Problems:
**1.** Answer these questions about the arithmetic lesson transcript:
(a) What value does the worked example find for the number N?
(b) Where was the course produced?
(c) How many people's ages are given in the averaging problem?
**2.** In the arithmetic lesson transcript, rewrite the part between "from having read" and "you already know.", inclusive, changing "newspapers" to "magazines".

So see, after we have translated word by word

this into arithmetic and as it turns out algebraic symbols,

we are now left with an algebraic sentence

instead of a word statement. [ 9 + N/4 = 21 ]

And this we know how to do.

Order of operation, I would do this first [N/4], then this [9 +].

So we do the reverse order.

To undo adding 9, I will subtract 9. [ 9 - 9 + N/4 ]

In this case, from both sides. [ 9 - 9 + N/4 = 21 - 9 ]

And that leaves me

with my number divided by 4 is 12. [ N/4 = 12 ]

21 subtract 9. [ 21 - 9 = 12 ]

Then to undo dividing by 4 we multiply by 4.

Both sides. [ 4 · N/4 = 12 · 4 ]

And that tells me my number is 48. [ N = 48 ]

Isn't that nice?

That's exactly the purpose of mathematics.

Very frequently, we know what's happening to something

without knowing what that something is.

So if we can describe what's happening to that something,

in this case called 'some number,'

then translate our verbal description into a math statement,

then begin to play the math game called 'simplification,'

'evaluation,' 'order of operations,' 'solving' an equation,

we can begin to push these symbols around just like any game

until we have isolated the variable

and discovered what that number was

that we had described up here in,

by the statement of whatever is occurring to it.

But at this phase we want you just to get used to going

from numbers to arithmetic statements.

The sum.

The results of having added two things.

9 and the quotient.

The results of having divided two things.

Some number, that's the variable,

and 4 is 21. [ + N/4 = 21 ]

So it's not a matter of 'how do I do this problem?'

it's simply a matter of 'what are they saying?'

and can I say it, from this word language into a symbol language

because a symbol language will allow us manipulative power.

So through this example perhaps you can begin to get a feel

for where this course is trying to nudge you

while, at the same time, reviewing your basic arithmetic.

In this lesson of course, 'averaging' is our focal of review.

So recall that averaging means divide the sum of all of the data,

by the total number of data pieces data or data bits

or however we wish to say it,

but here again see how we're saying with words

what we're going to do with numbers and symbols?

Divide the sum.

The results of having added.

Added what?

All the data.

Well, what are we going to divide that sum of the data by?

The total number of those data pieces.

So this lesson is not only an arithmetic review,

but a very large part getting used to this verbalism

so we can communicate more exactly in future chapters.

This is your host, Bob Finnell.

A Course in Arithmetic Review.

Produced at Portland Community College.

This lesson will be very short and to the point.

It deals with averaging,

a concept that today's world is very familiar with

from having read newspapers and listened to television.

Let's consider this rather simple problem.

The ages of 6 people are 35, 28, 37, 24, 31 and a second 31.

What is the average age of this group?

Now just what do we mean by average?

I'd be willing to bet that most of you know already

so this lesson is probably confirming what you already know.

You simply add the numbers of all the group being considered,

in this case the six ages,

then divide that sum by the number of numbers in the group.

[Records from a dataset]
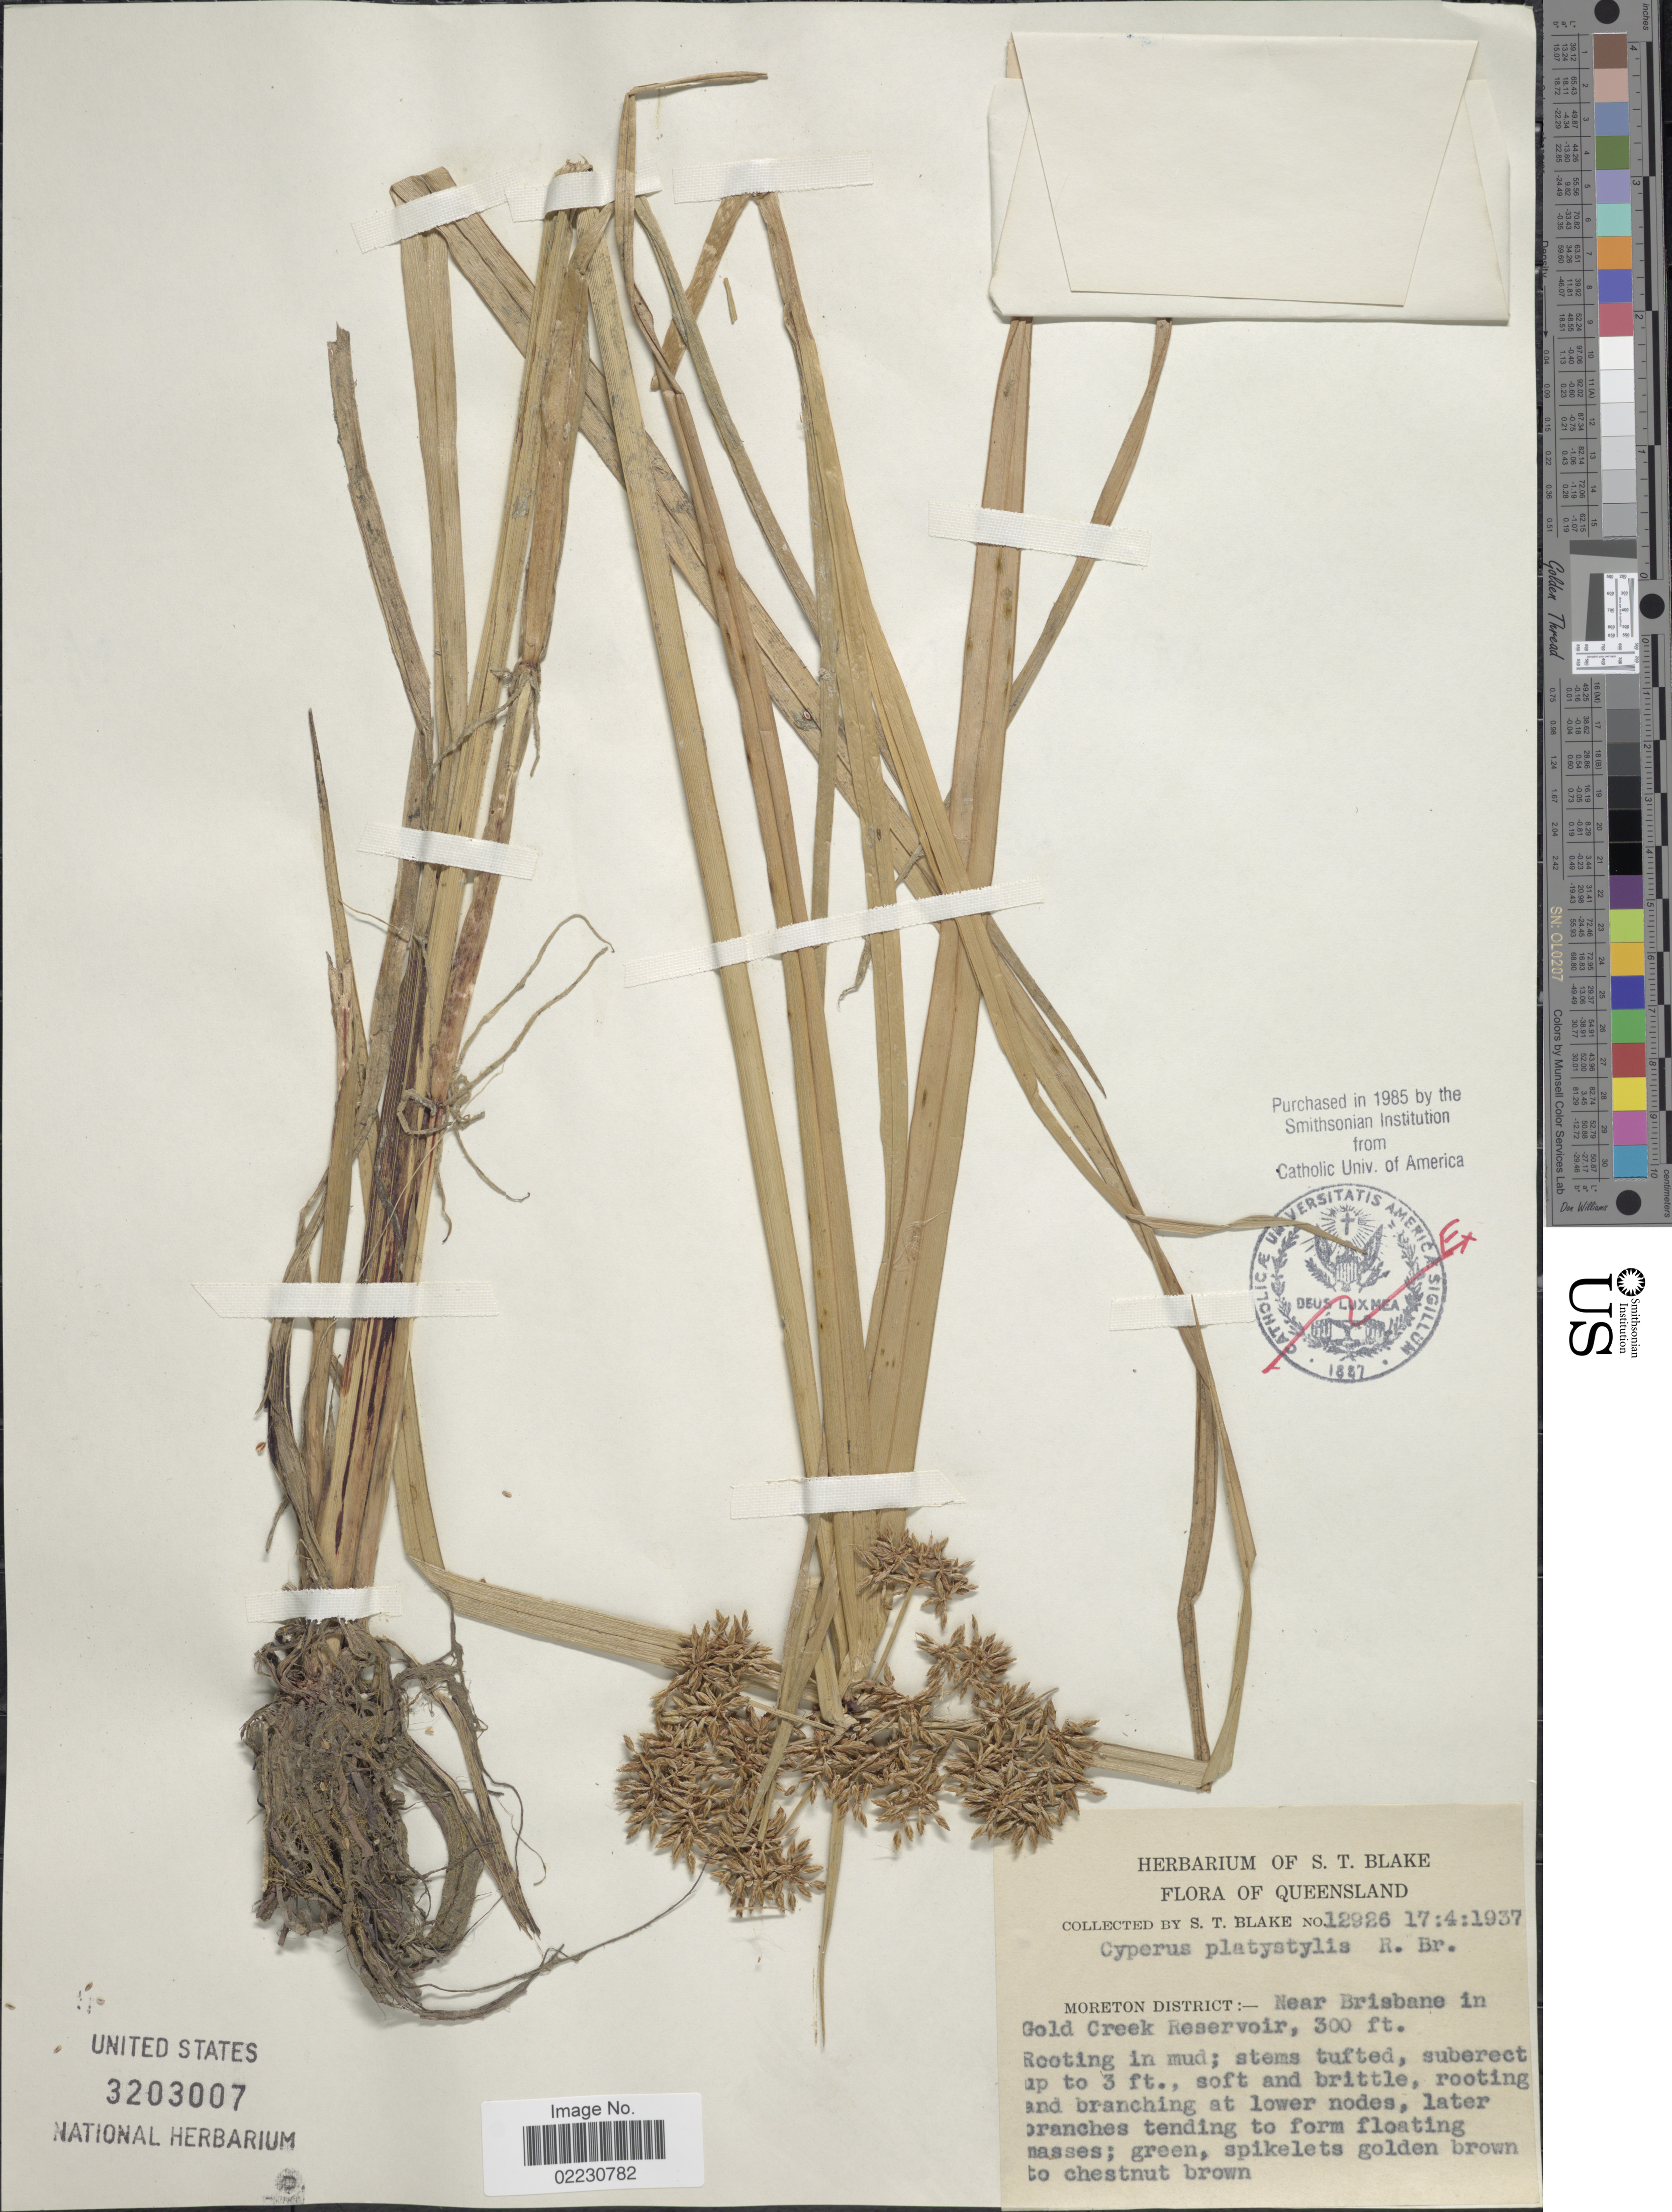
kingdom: Plantae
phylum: Tracheophyta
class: Liliopsida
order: Poales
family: Cyperaceae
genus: Cyperus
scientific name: Cyperus platystylis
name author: R. Br.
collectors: S. T. Blake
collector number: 12926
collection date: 1937-04-17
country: Australia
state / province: Queensland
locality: Moreton District, near Brisbane in Gold Creek Reservoir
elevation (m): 91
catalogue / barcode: US 3203007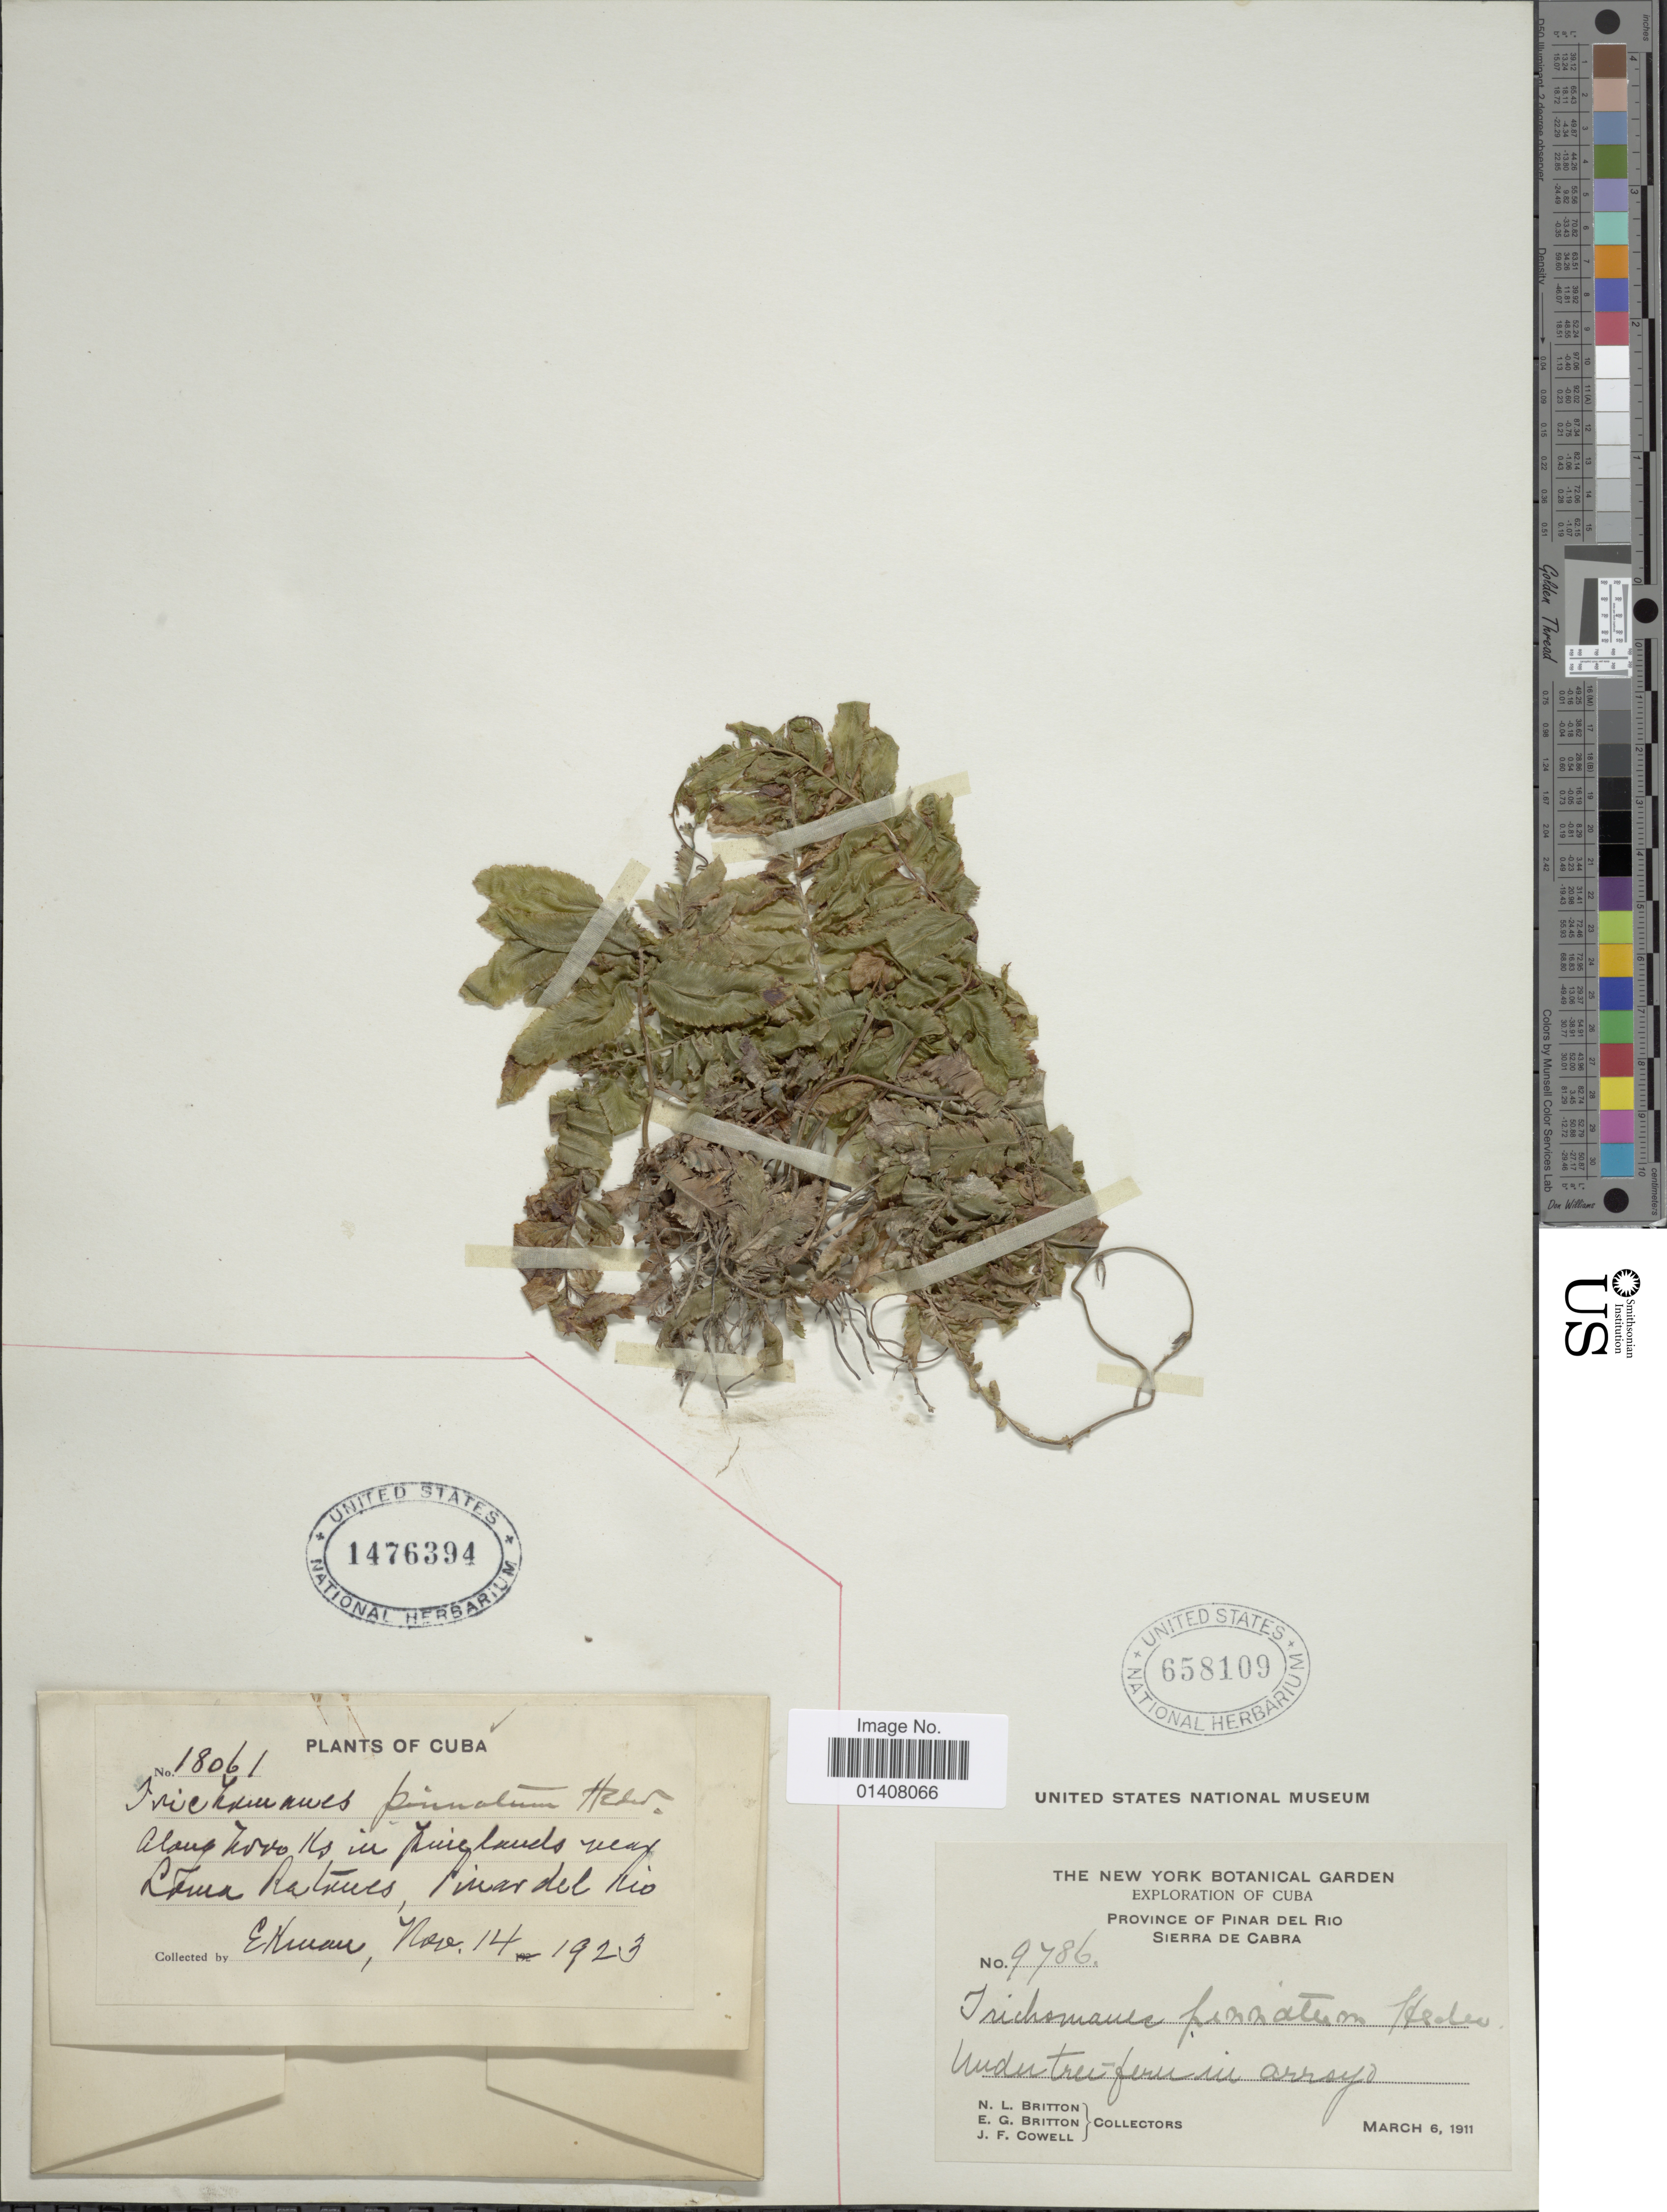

Responses by task:
**1.**
(a) 48
(b) Portland Community College
(c) 6

**2.**
from having read magazines and listened to television.

Let's consider this rather simple problem.

The ages of 6 people are 35, 28, 37, 24, 31 and a second 31.

What is the average age of this group?

Now just what do we mean by average?

I'd be willing to bet that most of you know already

so this lesson is probably confirming what you already know.